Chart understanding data
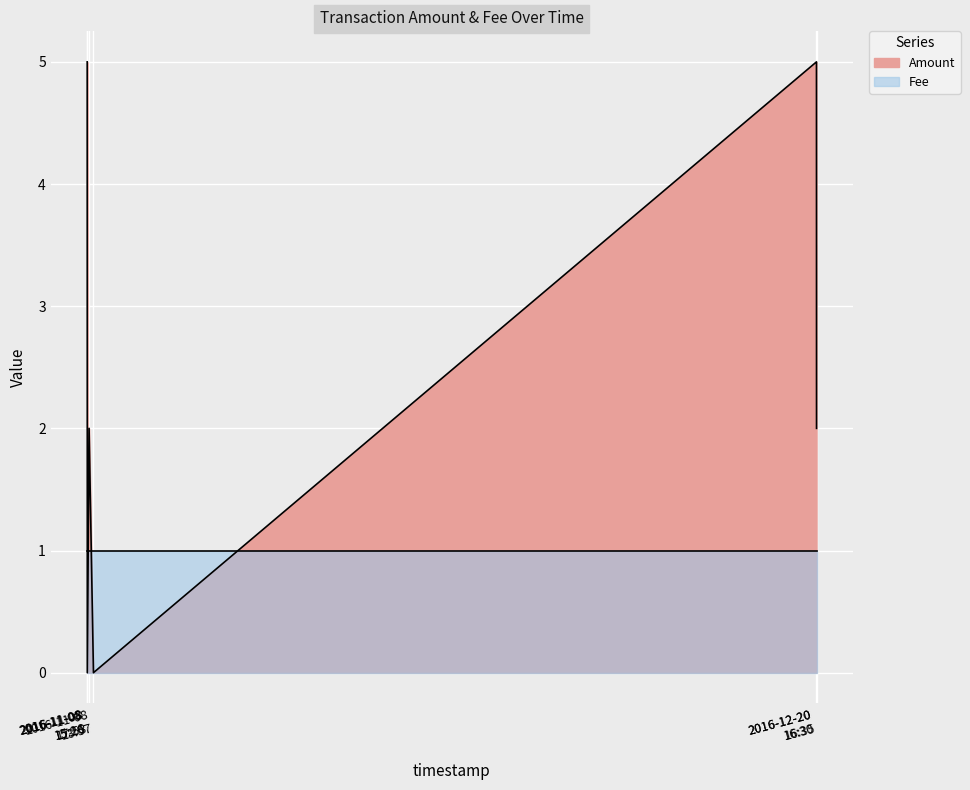

Reading left to right, list all the values displayed in this chart.

5	0	2	0	5	2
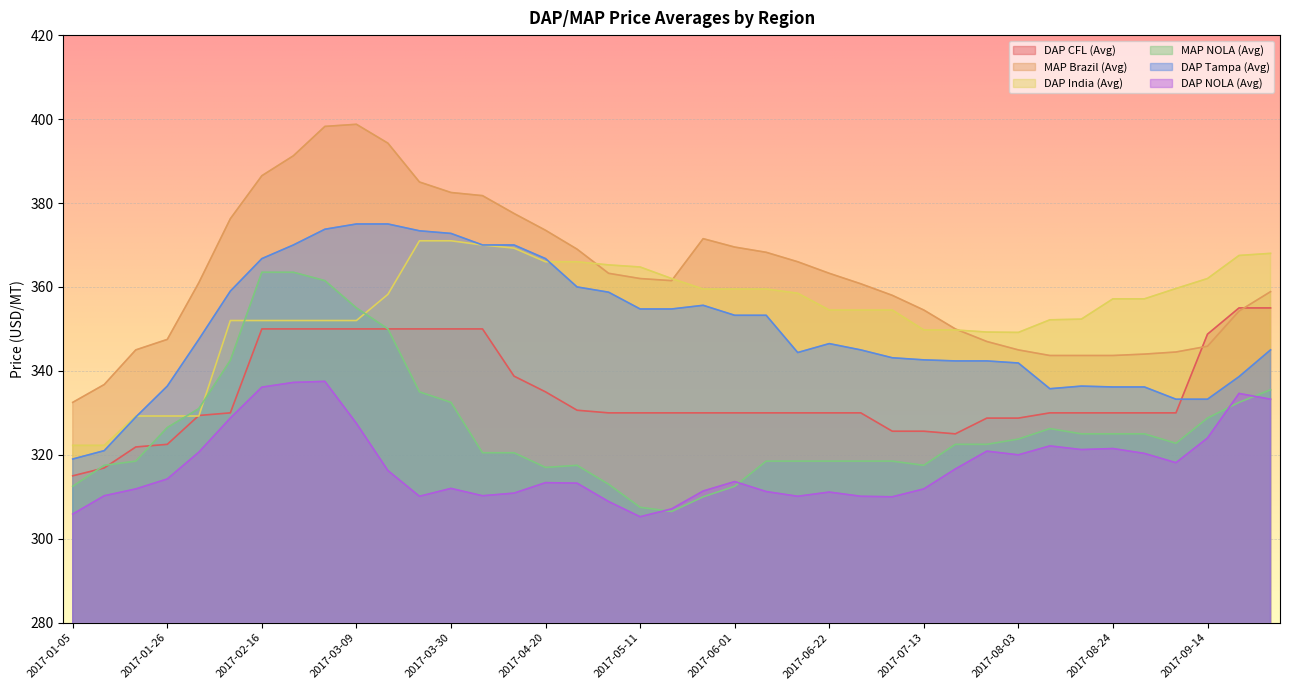

What position from the left is 2017-03-09?

10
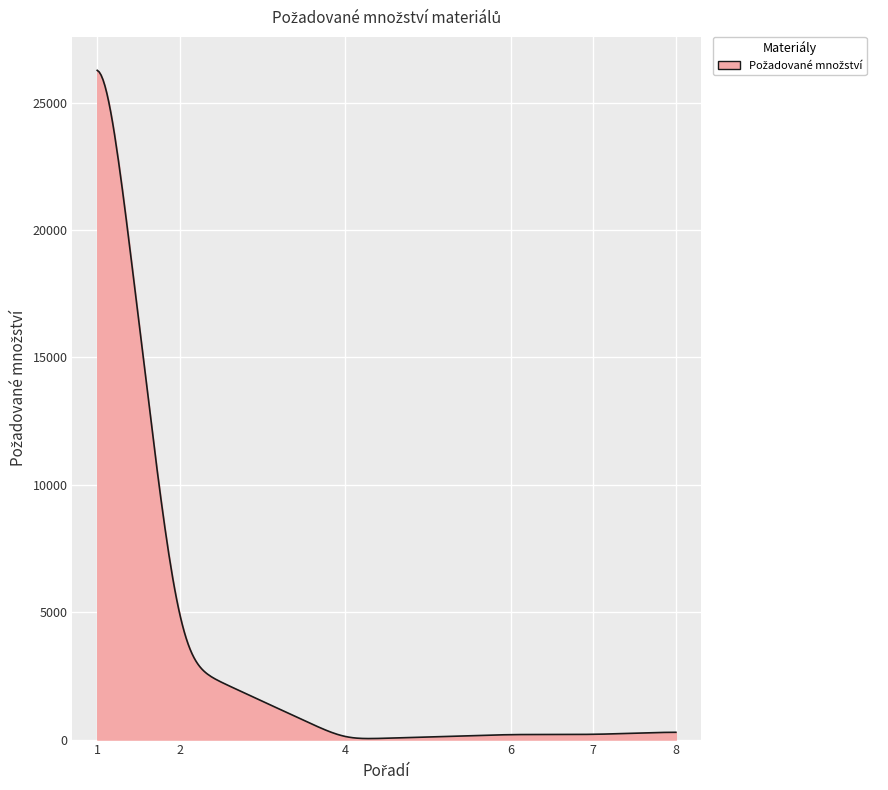

What is the difference between the maximum and minimum values?

26231.3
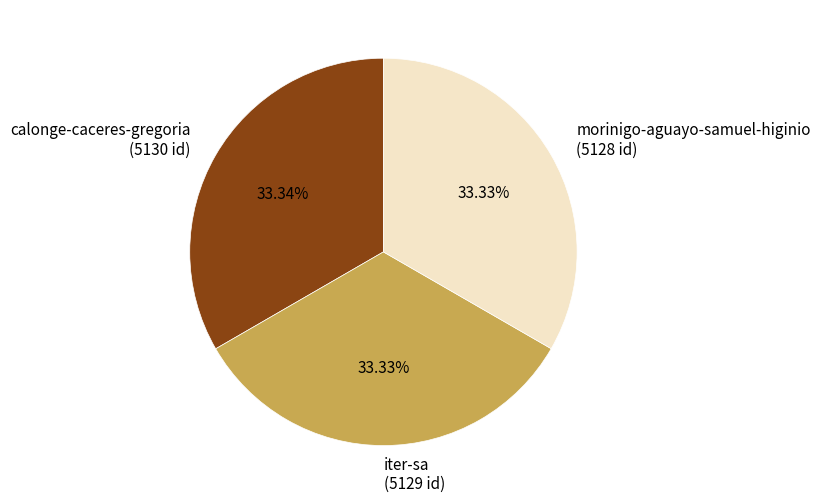

What is the ratio of the value at calonge-caceres-gregoria to the value at morinigo-aguayo-samuel-higinio?

1.0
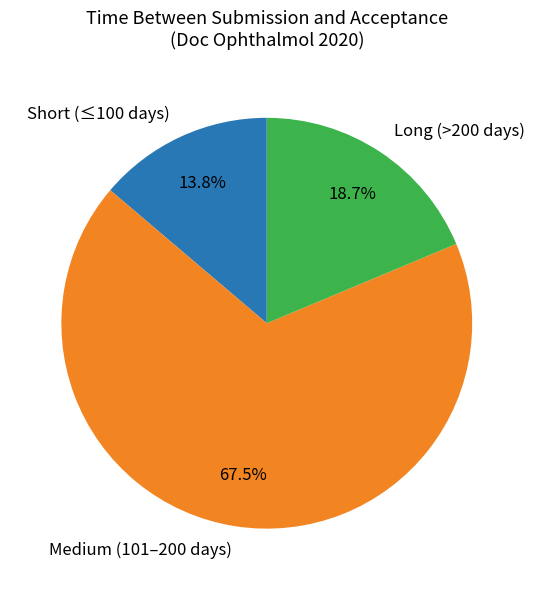

Count the number of slices in the pie.

3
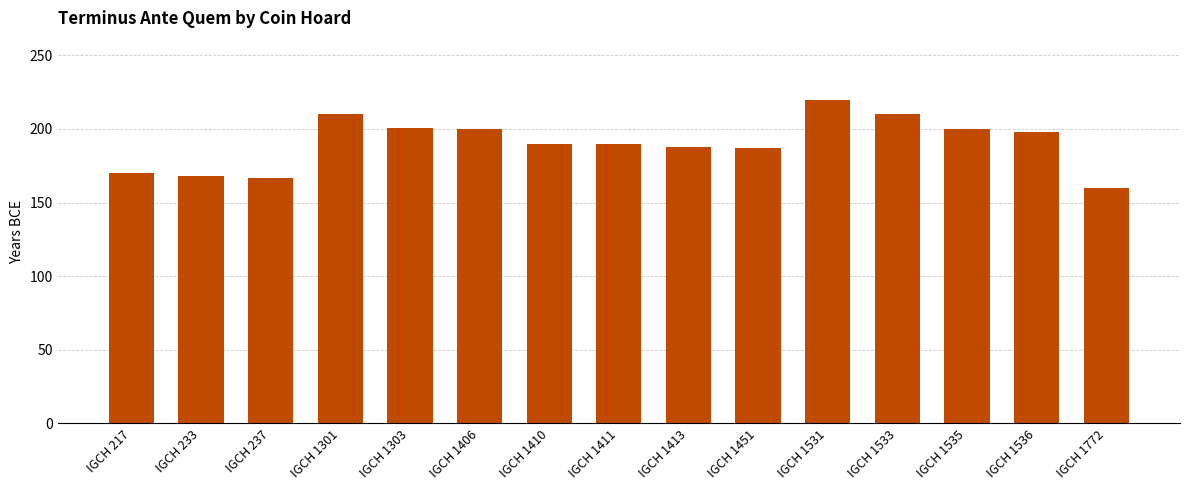

Where does the data first go above 190?

IGCH 1301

Aim of the task: Give only the number of lines in the data above that contain the string "What", matching case exactly.

Answer section: 3